Interview from the Cleveland Plain- Dealer

Redefining the Form

Composer-lyricist team for 'Ragtime’ creates music that fits the story

Tuesday, March 28, 2000 By Tony Brown

 

Stephen Flaherty and Lynn Ahrens are the chameleons of Broadway composer-lyricist teams. If you were to try to classify them on the basis of "Ragtime," which opens a three-week tour stop in Cleveland tonight, you’d have to say their style is exactly what the title says: Scott Joplinesque, two-step rag.

But then listen to the score of their first Broadway hit, "Once on This Island" (1991), and you’d imagine they write in a Calypso vernacular. Cue up a recording of their adaptation of the movie "My Favorite Year," and you’d hear a brassy, big-bandish sound. And when their next big project, "Seussical" - a musical celebration drawing on 16 of the late Theodore Geisel’s "Dr. Seuss" books - begins previews this summer in Boston and opens in New York next fall, it will be a combination of "rhythm & blues, rock ’n’ roll and neo-Spike Jones," Flaherty said. What’s the deal? What is the Flaherty-Ahrens style? "I think the important thing in creating musicals is making sure that each piece has its own identity, its own personality," composer Flaherty said in a telephone interview from his apartment in New York.

"Each score should sound of a piece but you shouldn’t be able to confuse shows. Our shows relate to one another if you look closely, even if at first glance it is hard to believe there are connections between 'Once on This Island’ and 'Ragtime.’" The hallmark of a Flaherty-Ahrens musical is the pair’s ability to write songs that fit and therefore help tell the story.

Nowhere does this work better than in "Ragtime," the 1998 Tony Award-winning musical adaptation of the best-selling E.L. Doctorow novel. The Tony was sweet for Flaherty and Ahrens because the musical was put together while the producer, Livent, was going bankrupt. "The creative experience of doing 'Ragtime’ was the greatest artistic experience I’ve had in the theater industry," lyricist Ahrens said in a separate interview, speaking on the phone from her apartment in New York. "We were, like, right in the middle of it all [the Livent debacle], but, creatively, it was a high point for us."

Flaherty, 39, and Ahrens (somewhere in that age vicinity but reluctant to say exactly) remember being high school students when they read and became immediate fans of Doctorow’s historical novel in the weeks after it burst on the literary scene in 1975. "When I read it, I thought it was one of the greatest books I ever read," Ahrens said. Hailed as a revolutionary collision of fiction and history, the novel used a highly reportorial style to mix a microcosmic series of family portraits with a sweeping view of the era of rag, the early part of the century just past.
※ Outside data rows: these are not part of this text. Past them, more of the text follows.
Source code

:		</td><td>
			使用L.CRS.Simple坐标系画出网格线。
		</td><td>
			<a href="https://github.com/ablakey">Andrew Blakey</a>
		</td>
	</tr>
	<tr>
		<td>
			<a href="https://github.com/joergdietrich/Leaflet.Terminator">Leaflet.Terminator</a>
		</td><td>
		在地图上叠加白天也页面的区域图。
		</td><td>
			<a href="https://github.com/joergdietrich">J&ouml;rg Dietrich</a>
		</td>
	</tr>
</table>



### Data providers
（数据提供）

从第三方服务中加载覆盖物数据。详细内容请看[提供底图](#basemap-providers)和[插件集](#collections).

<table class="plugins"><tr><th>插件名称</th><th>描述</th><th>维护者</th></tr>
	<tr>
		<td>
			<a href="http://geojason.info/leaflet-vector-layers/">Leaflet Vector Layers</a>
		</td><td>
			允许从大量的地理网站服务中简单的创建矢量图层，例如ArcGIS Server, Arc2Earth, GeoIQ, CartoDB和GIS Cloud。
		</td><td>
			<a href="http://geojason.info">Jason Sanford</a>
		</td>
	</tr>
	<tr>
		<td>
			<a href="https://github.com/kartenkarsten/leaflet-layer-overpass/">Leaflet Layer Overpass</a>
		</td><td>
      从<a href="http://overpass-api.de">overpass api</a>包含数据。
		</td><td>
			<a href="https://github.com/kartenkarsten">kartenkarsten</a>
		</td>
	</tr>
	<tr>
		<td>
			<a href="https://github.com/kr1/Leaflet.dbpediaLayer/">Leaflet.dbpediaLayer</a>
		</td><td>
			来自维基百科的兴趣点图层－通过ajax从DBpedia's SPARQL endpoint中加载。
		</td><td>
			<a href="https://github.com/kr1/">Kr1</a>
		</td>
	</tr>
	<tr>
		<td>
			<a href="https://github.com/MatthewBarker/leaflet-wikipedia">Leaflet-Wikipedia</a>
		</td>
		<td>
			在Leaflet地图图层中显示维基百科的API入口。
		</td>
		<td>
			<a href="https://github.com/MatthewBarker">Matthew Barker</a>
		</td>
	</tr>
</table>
It was the age of escape artist Harry Houdini, industrialist Henry Ford and anarchist Emma Goldman, all of whom figure prominently in the book. The challenge for Flaherty and Ahrens was figuring out how to capture the flavor and spirit of the novel, but to keep the show from being longer than about 2½ hours. "There is such a wealth of wonderful characters and moments in the novel that made it incredibly difficult to distill the novel down," Flaherty said. "We had to be ruthless. There are wonderful passages and characters that couldn’t make it to the stage. Late at night, when we were working on it, we would say it’s too bad we can’t make this a miniseries, a theatrical event like Nicholas Nickleby,’ something with that kind of sweep." The result was a musical that, like the novel it was adapted from, redefined the art form. "It was not a traditional story, and it is not a traditional musical," Ahrens said. "In a traditional musical, you have the structure of two couples, a musical couple and a romantic couple. We have not so much a couple-couple structure as a tapestry." The musical adds heart to the book, which Doctorow deliberately wrote as an emotionally elliptical report. It’s dangerous, though, to try something different with a work whose creator is still alive and creating; he might hate it. "Fortunately, he was thrilled," Flaherty said. "He was around some during the creative process and gave us the most elegantly and eloquently composed sets of notes I have ever received. Mostly, he felt that taking the tack we took, while decidedly different, added to what he had already done. It’s like the opposite side of the same tale. Both are interesting and valid, and both have had their own lives."

The Broadway production captured much of the book’s sweep with its huge set and technical achievements. A metal bridge high above the stage, for instance, slowly lowered financier J.P. Morgan. When immigrants surge toward him, the bridge crushes them. "They get crushed by that which they want to be," Flaherty said. That effect could not be duplicated on the tour. But the same folks who worked on the original New York production - director Frank Galati, choreographer Graciela Daniele and set designer Eugene Lee - found alternatives that work just as well if not better, Flaherty and Ahrens said. In the J.P. Morgan scene, for instance, the banker enters, not on a bridge, but via railroad handcar, running over the poor who want to embrace him. "It’s slightly smaller, slightly scaled down, but not as much as I thought," Ahrens said. "I think, in many ways, it’s a little better. The actual story, the emotional content of the story is so front and center, it’s quite beautiful and focused."